Série schizophrénique, Prey possède une histoire peu commune dans l’industrie des jeux vidéo. S’il aura fallu attendre plus de 10 ans entre le développement du premier opus débuté en 1995 pour finalement sortir en 2006 après de multiples reboots et changements drastiques, sa suite, Prey 2, n’aura pas eu cette chance. Diablement plus ambitieuse sur le papier, la séquelle était à un stade de développement très avancée quand Bethesda avait finalement pris la décision d’arrêter les dégâts d’une production qui n’en finissait plus, en balayant Human Head Studios par la même occasion. Et puis, un beau jour d’E3 2016, l’éditeur annonçait la sortie, la vraie, de Prey, en version réimaginée par Arkane Studios, génie français créateur de la licence Dishonored. Un reboot réussi ? Verdict dans notre test de Prey réalisé sur PS4 Pro via un code PlayStation Store offert par Bethesda.
Un scénario d’abord attirant, puis décevant
Si vous avez fait la démo de Prey disponible sur les plateformes de téléchargement, sachez qu’elle représente la première heure du jeu final. On découvre alors le héros, ou l’héroïne (selon le sexe que vous aurez choisi au préalable) dans son bel appartement luxueux de type « Art Déco » se réveiller pour aller faire une journée de travail classique. Avant de sortir de votre logement pour la première fois, il y a fort à parier pour que vous soyez scotché devant la beauté du panorama qui s’étale derrière votre baie vitrée, que vous fassiez le tour du propriétaire et que vous passiez par la case WC en voyant qu’il est même possible de tirer la chasse d’eau. Une belle liberté qui procure un début d’expérience vraiment sympathique.

## DONNÉES FOURNIES
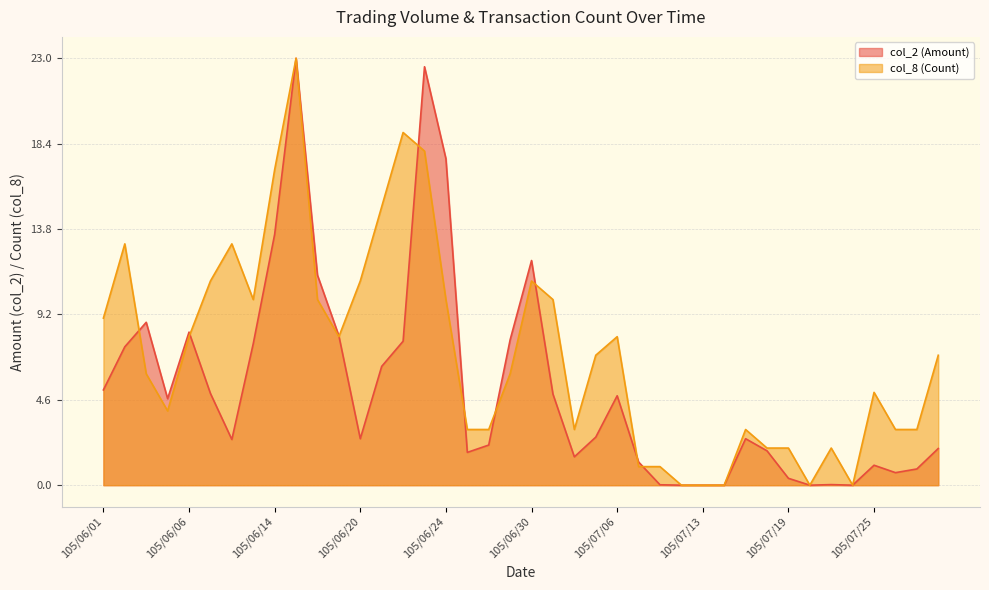

List the series in order of their peak value, highest first.

col_2 (Amount), col_8 (Count)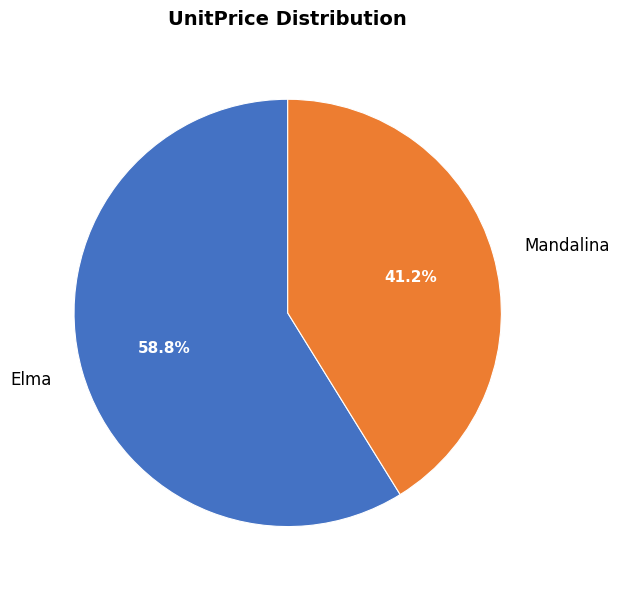

Approximately how many times larger is the value at Mandalina compared to Elma?

0.7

## CONSIGNE
Répondez, s'il vous plaît, à ces questions d'après l'extrait sur Prey :
(a) En quelle année le développement du premier opus a-t-il débuté ?
(b) Sur quelle console le test a-t-il été réalisé ?
(c) À quelle partie du jeu final correspond la démo disponible sur les plateformes de téléchargement ?

## RÉSULTAT CI-DESSOUS
(a) En 1995.
(b) Sur PS4 Pro.
(c) À la première heure du jeu final.